Merging the general client configurations from the server configuration YAML file and the specific client configurations in the client configuration YAML file will give all we need for a client to conduct the FL experiment.

[3]:
general_client_config = server_config.client_configs
all_client_config = OmegaConf.merge(general_client_config, client_config)
print(OmegaConf.to_yaml(all_client_config))
train_configs:
  trainer: VanillaTrainer
  mode: step
  num_local_steps: 100
  optim: Adam
  optim_args:
    lr: 0.001
  loss_fn_path: ./resources/loss/celoss.py
  loss_fn_name: CELoss
  do_validation: true
  do_pre_validation: true
  metric_path: ./resources/metric/acc.py
  metric_name: accuracy
  use_dp: false
  epsilon: 1
  clip_grad: false
  clip_value: 1
  clip_norm: 1
  train_batch_size: 64
  val_batch_size: 64
  train_data_shuffle: true
  val_data_shuffle: false
  device: cpu
  logging_output_dirname: ./output
  logging_output_filename: result
model_configs:
  model_path: ./resources/model/cnn.py
  model_name: CNN
  model_kwargs:
    num_channel: 1
    num_classes: 10
    num_pixel: 28
comm_configs:
  compressor_configs:
    enable_compression: false
    lossy_compressor: SZ2Compressor
    lossless_compressor: blosc
    error_bounding_mode: REL
    error_bound: 0.001
    param_cutoff: 1024
  grpc_configs:
    server_uri: localhost:50051
    max_message_size: 1048576
    use_ssl: false
client_id: Client1
data_configs:
  dataset_path: ./resources/dataset/mnist_dataset.py
  dataset_name: get_mnist
  dataset_kwargs:
    num_clients: 2
    client_id: 0
    partition_strategy: class_noniid
    visualization: true
    output_dirname: ./output
    output_filename: visualization.pdf

Server Configurations

Now, let’s take a look at what is needed for the configurations of FL server. Specifically, it contains the following key components:

  • Scheduler configurations: User can specify the name of the scheduler (scheduler), and the corresponding keyword arguments (scheduler_kwargs). All supported schedulers are available at src/appfl/scheduler.
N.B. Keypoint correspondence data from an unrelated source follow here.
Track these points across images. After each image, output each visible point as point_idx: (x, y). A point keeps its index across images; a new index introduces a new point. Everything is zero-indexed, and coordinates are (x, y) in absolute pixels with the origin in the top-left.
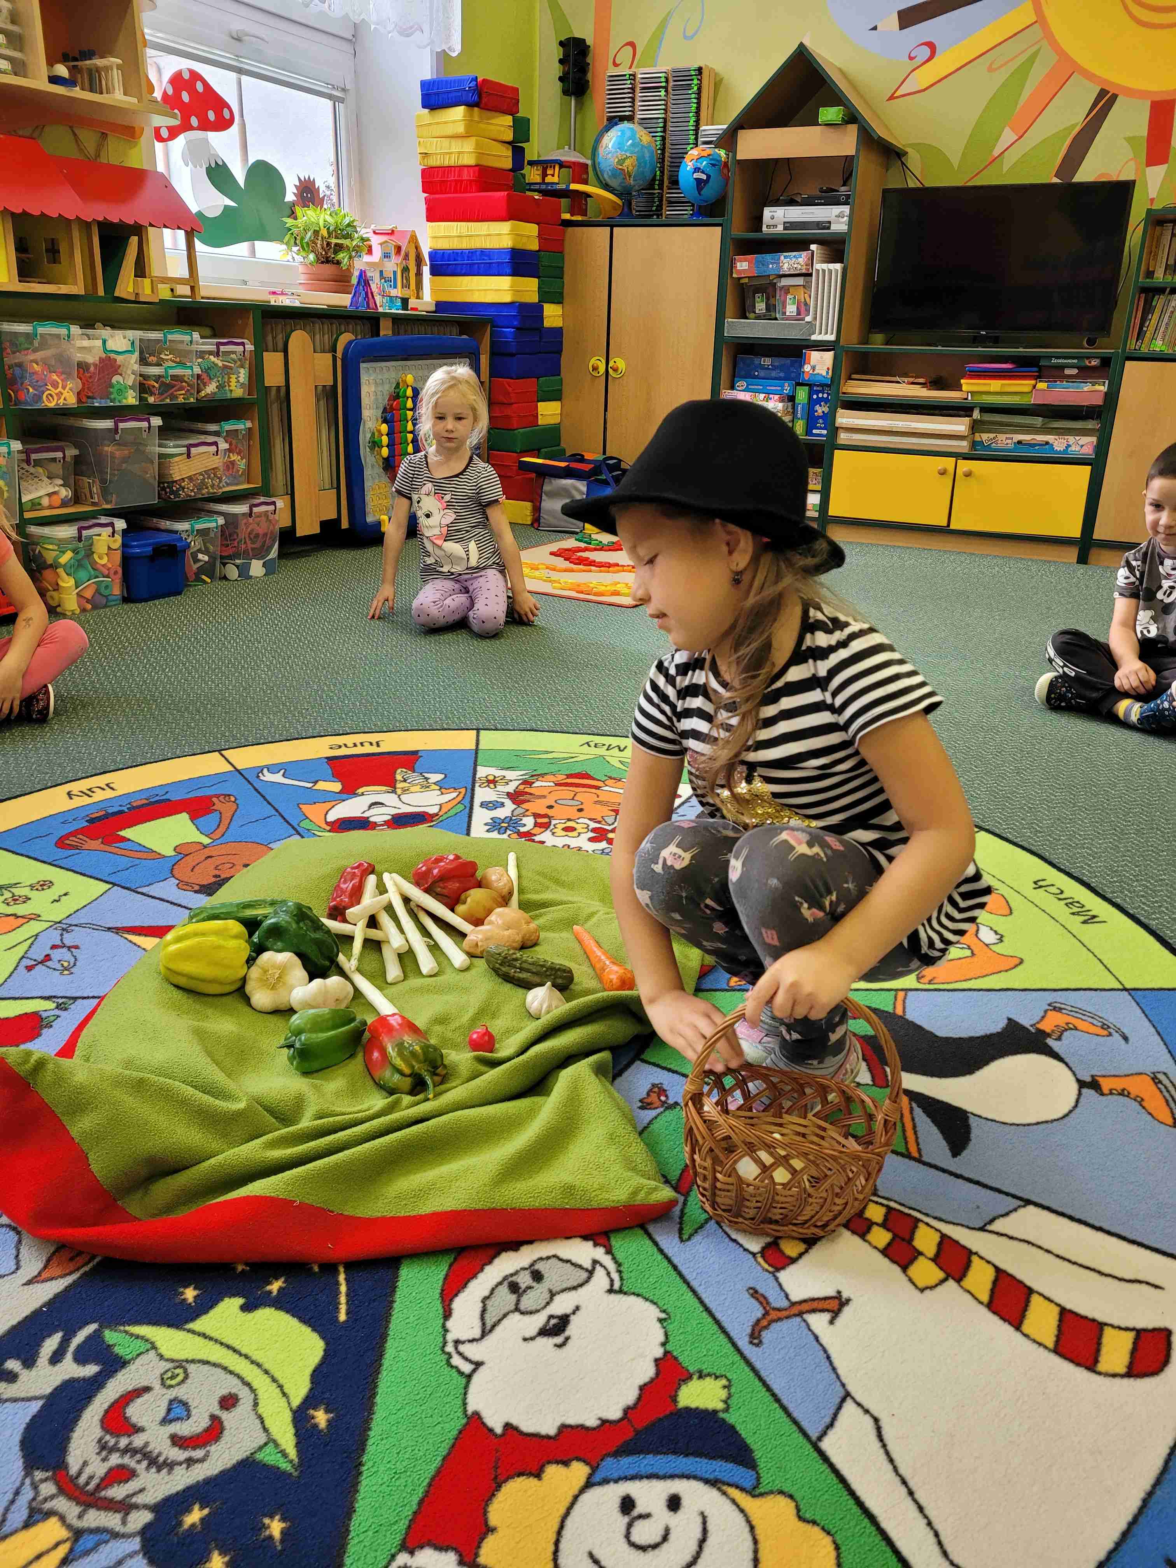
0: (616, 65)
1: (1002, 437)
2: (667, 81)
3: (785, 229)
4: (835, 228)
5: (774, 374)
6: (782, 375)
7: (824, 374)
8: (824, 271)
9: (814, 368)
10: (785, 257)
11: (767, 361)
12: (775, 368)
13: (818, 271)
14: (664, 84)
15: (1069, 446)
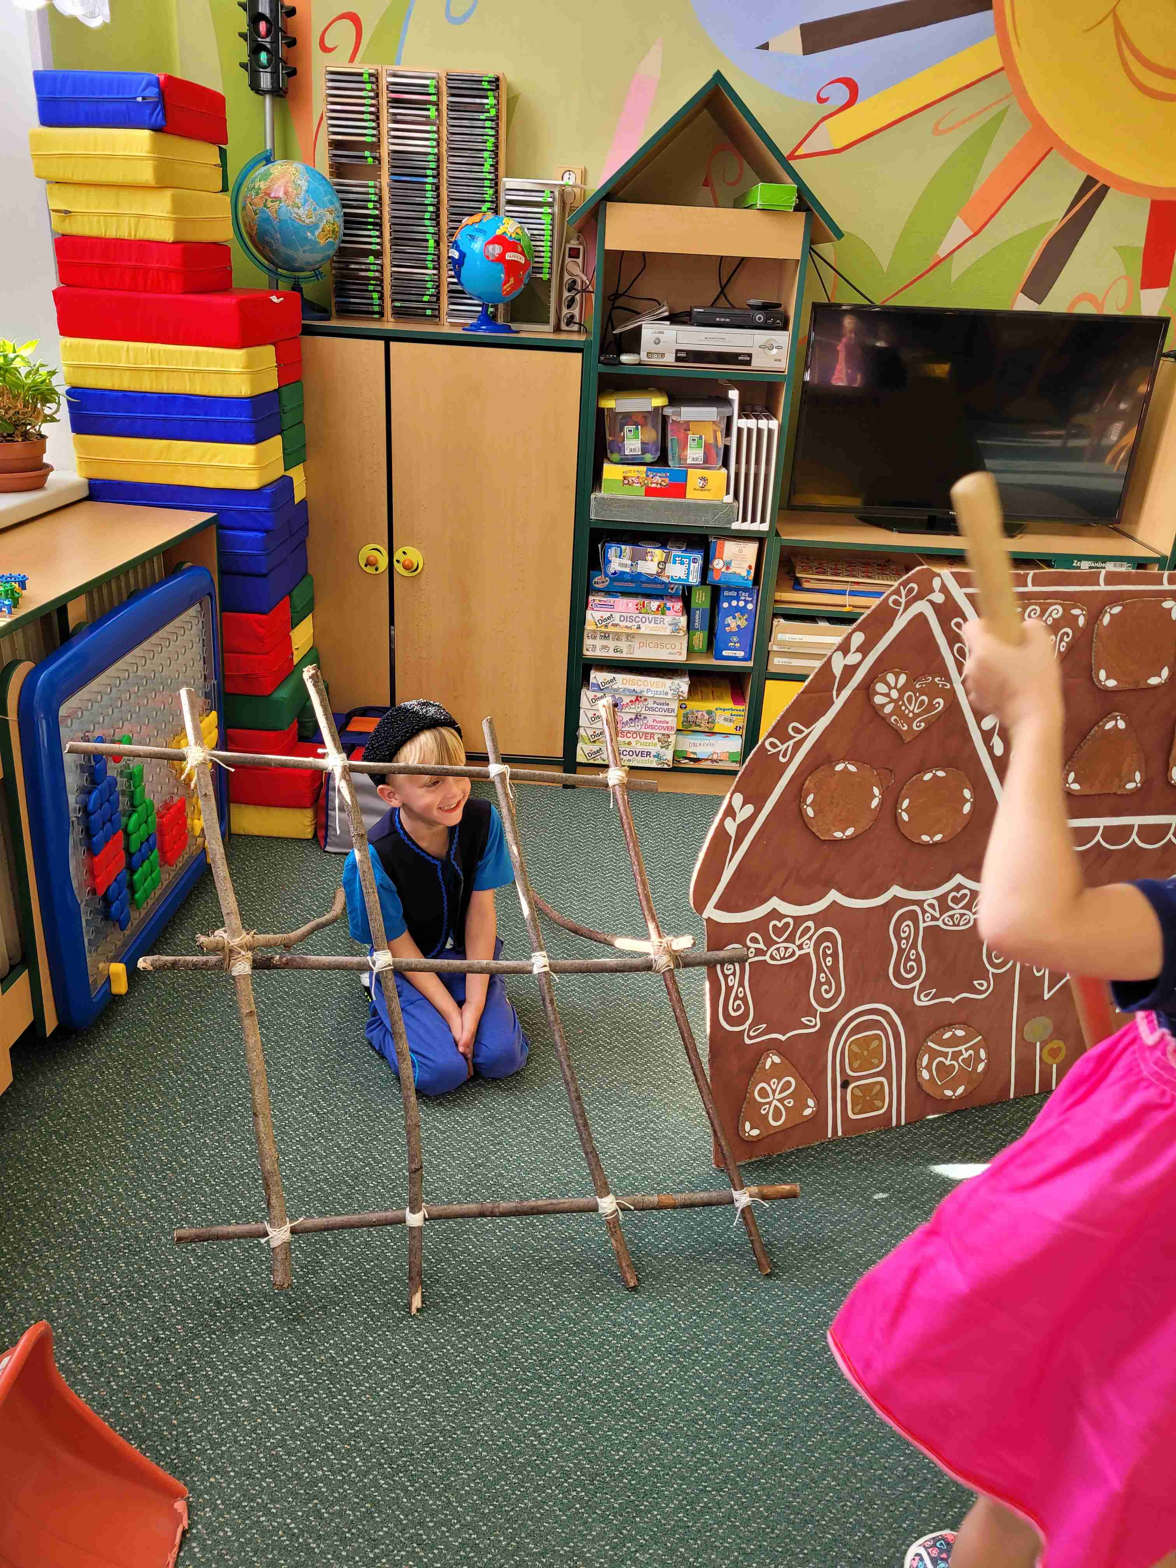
0: (325, 49)
2: (437, 94)
3: (677, 359)
4: (757, 364)
7: (744, 574)
8: (750, 431)
9: (727, 565)
13: (740, 429)
14: (433, 98)
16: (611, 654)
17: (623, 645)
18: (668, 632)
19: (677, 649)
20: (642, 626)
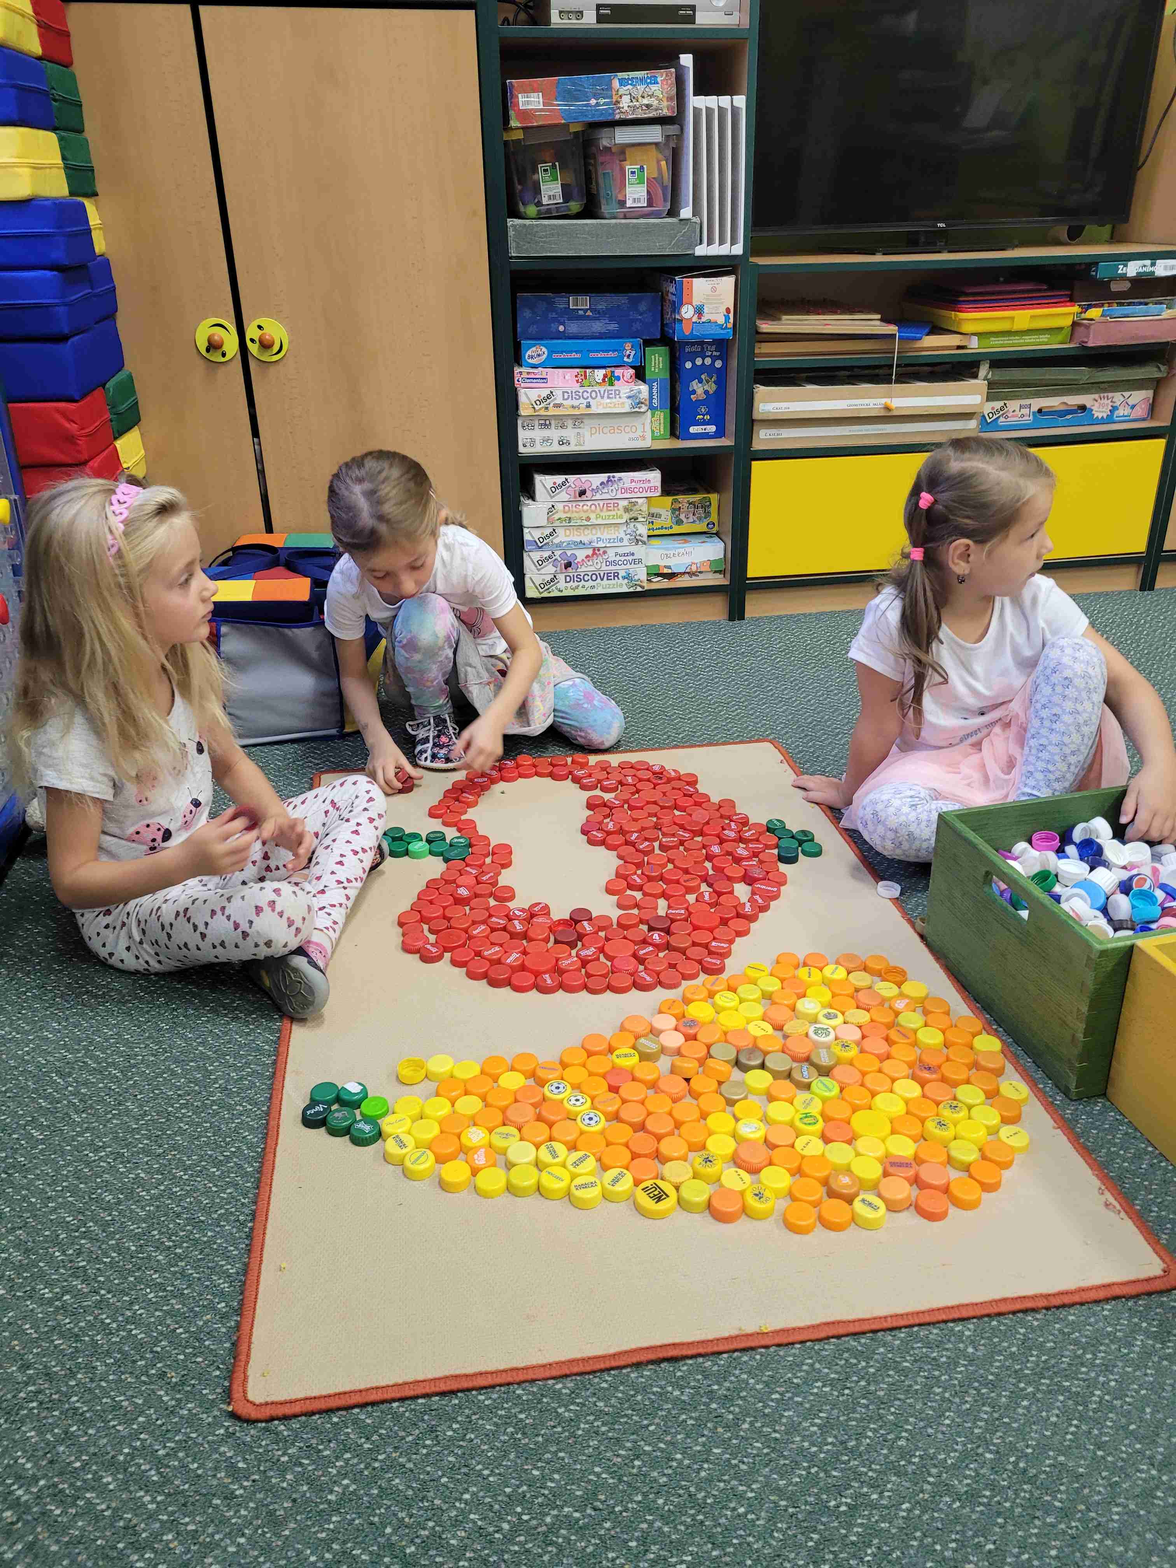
1: (1013, 405)
3: (600, 19)
4: (703, 19)
5: (598, 326)
6: (613, 327)
7: (721, 320)
8: (709, 111)
9: (699, 311)
10: (622, 82)
11: (581, 303)
12: (599, 315)
13: (697, 112)
15: (1114, 409)
16: (555, 448)
17: (569, 433)
18: (627, 409)
19: (639, 433)
20: (593, 403)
  • Aggregator configurations: User can specify the name of the aggregator (aggregator), and the corresponding keyword arguments (aggregator_kwargs). All supported aggregators are available at src/appfl/aggregator.

[4]:
print(OmegaConf.to_yaml(server_config.server_configs))
num_clients: 2
scheduler: SyncScheduler
scheduler_kwargs:
  same_init_model: true
aggregator: FedAvgAggregator
aggregator_kwargs:
  client_weights_mode: equal
device: cpu
num_global_epochs: 10
logging_output_dirname: ./output
logging_output_filename: result
comm_configs:
  grpc_configs:
    server_uri: localhost:50051
    max_message_size: 1048576
    use_ssl: false